### [TEXTE EXTRAIT]
******
Les Juifs n'étaient rien d'autre que le lambeau de réel qu'il fallait sacrifier
pour que les Aryens existent. La xénophobie et le racisme montrent bien que le
solde réel des politiques fondées sur une fiction identitaire c'est la pulsion
de mort.
Il faut redouter
que l'identitaire puisse donner consistance au maintien fictif de la promesse
sophistique, car celle-ci, pour se maintenir, doit prendre un peu ou beaucoup
de la proposition identitaire. Nous voyons aujourd'hui des politiques qui, d'un
côté, se présentent comme des politiques de crise, de mobilisation générale pour
retrouver le calcul du bonheur perdu et qui, d'autre part, pour faire ce
passage, empruntent quantité de traits à la politique identitaire. Se constitue
ainsi petit à petit le spectre idéologique d'une convergence, même si elle est
conflictuelle, entre la sophistique dominante et des éléments de durcissement
réactif de cette politique empruntant aux catégories du communautarisme
identitaire (ce que, lors du dernier séminaire, j'avais qualifié d'orientation
fascisante). Cette situation rend extrêmement urgent le dessin d'une autre voie.
Comme toujours
lorsqu'il s'agit véritablement de politiques d'émancipation, cela oblige donc à
une lutte sur deux fronts. En l'occurrence, d'une part une lutte contre l'état
dominant des choses, c'est-à-dire le jeu alterné de la figure conservatrice et
de la figure réformiste sur le sol commun d'un programme de bonheur calculable
pour les différents groupes sociaux et d'autre part le combat contre la figure
du retour à la jouissance identitaire dans sa figure brutalement réactive.
******
### [DONNÉES EXTRAITES]
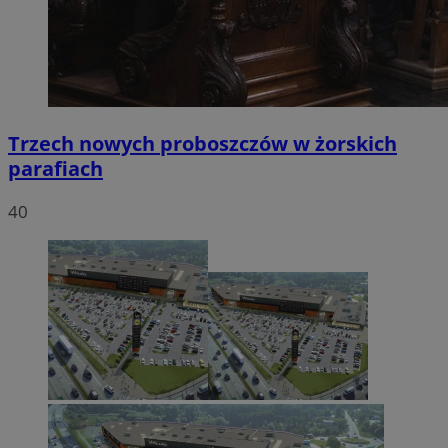
Trzech nowych proboszczów w żorskich
parafiach
40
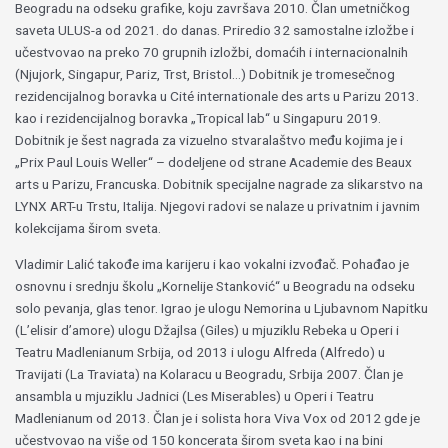
Beogradu na odseku grafike, koju završava 2010. Član umetničkog
saveta ULUS-a od 2021. do danas. Priredio 32 samostalne izložbe i
učestvovao na preko 70 grupnih izložbi, domaćih i internacionalnih
(Njujork, Singapur, Pariz, Trst, Bristol…) Dobitnik je tromesečnog
rezidencijalnog boravka u Cité internationale des arts u Parizu 2013.
kao i rezidencijalnog boravka „Tropical lab“ u Singapuru 2019.
Dobitnik je šest nagrada za vizuelno stvaralaštvo među kojima je i
„Prix Paul Louis Weller“ – dodeljene od strane Academie des Beaux
arts u Parizu, Francuska. Dobitnik specijalne nagrade za slikarstvo na
LYNX ART-u Trstu, Italija. Njegovi radovi se nalaze u privatnim i javnim
kolekcijama širom sveta.
Vladimir Lalić takođe ima karijeru i kao vokalni izvođač. Pohađao je
osnovnu i srednju školu „Kornelije Stanković“ u Beogradu na odseku
solo pevanja, glas tenor. Igrao je ulogu Nemorina u Ljubavnom Napitku
(L’elisir d’amore) ulogu Džajlsa (Giles) u mjuziklu Rebeka u Operi i
Teatru Madlenianum Srbija, od 2013 i ulogu Alfreda (Alfredo) u
Travijati (La Traviata) na Kolaracu u Beogradu, Srbija 2007. Član je
ansambla u mjuziklu Jadnici (Les Miserables) u Operi i Teatru
Madlenianum od 2013. Član je i solista hora Viva Vox od 2012 gde je
učestvovao na više od 150 koncerata širom sveta kao i na bini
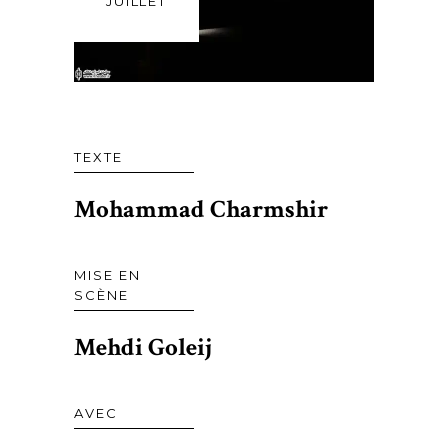
JUILLET
TEXTE
Mohammad Charmshir
MISE EN
SCÈNE
Mehdi Goleij
AVEC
******
### [EXERCICE A]
Recopiez le passage du texte sur la politique identitaire commençant par « Comme toujours » et se terminant par « figure brutalement réactive. », en substituant « refus » à « combat ».
### [EXERCICE B]
Poursuivez le texte sur la politique identitaire à partir de sa dernière phrase.
Les enregistrements proviennent d'une autre source.

### [RÉPONSE FINALE A]
Comme toujours
lorsqu'il s'agit véritablement de politiques d'émancipation, cela oblige donc à
une lutte sur deux fronts. En l'occurrence, d'une part une lutte contre l'état
dominant des choses, c'est-à-dire le jeu alterné de la figure conservatrice et
de la figure réformiste sur le sol commun d'un programme de bonheur calculable
pour les différents groupes sociaux et d'autre part le refus contre la figure
du retour à la jouissance identitaire dans sa figure brutalement réactive.

### [RÉPONSE FINALE B]
3. Ce que l'on peut
dire d'une politique qui entend "changer le monde" peut se résumer
selon moi en quatre thèses.
A. L'indépendance
du processus politique par rapport à l’État
Ce qui ne veut pas dire qu'on ne se
soucie pas de l’État, au contraire. Mais la construction du processus politique
est indépendante de ce que prescrit l’État comme étant le champ de la politique
: la construction des collectifs politiques, du corps politique, ne doit pas être dépendante des règles à travers lesquelles
l’État définit ce que c'est que la politique. C'est la raison pour laquelle
elle ne peut s'originer que dans un événement, c'est-à-dire dans quelque chose
qui va suffisamment déplacer les lignes générales pour que puisse s'y initier
un processus qui ne trouve pas son origine dans l’État.
L'indépendance du
processus politique par rapport à l’État ne signifie pas que l'on va éviter le
conflit. Celui-ci est inévitable dès lors que la régulation générale de ce que
c'est que la politique est défiée d'une certaine manière par des rassemblements
populaires, des manifestations inattendues, par le surgissement de nouveaux
mots d'ordre etc.
B. L'abandon de
l'idée de représentation
Je n'y reviens pas.
Pour pasticher Lacan, on pourrait dire qu'une politique ne s'autorise que
d'elle-même.
C. La finalité
de la politique doit être libre quant à la question de la prise du pouvoir
d’État.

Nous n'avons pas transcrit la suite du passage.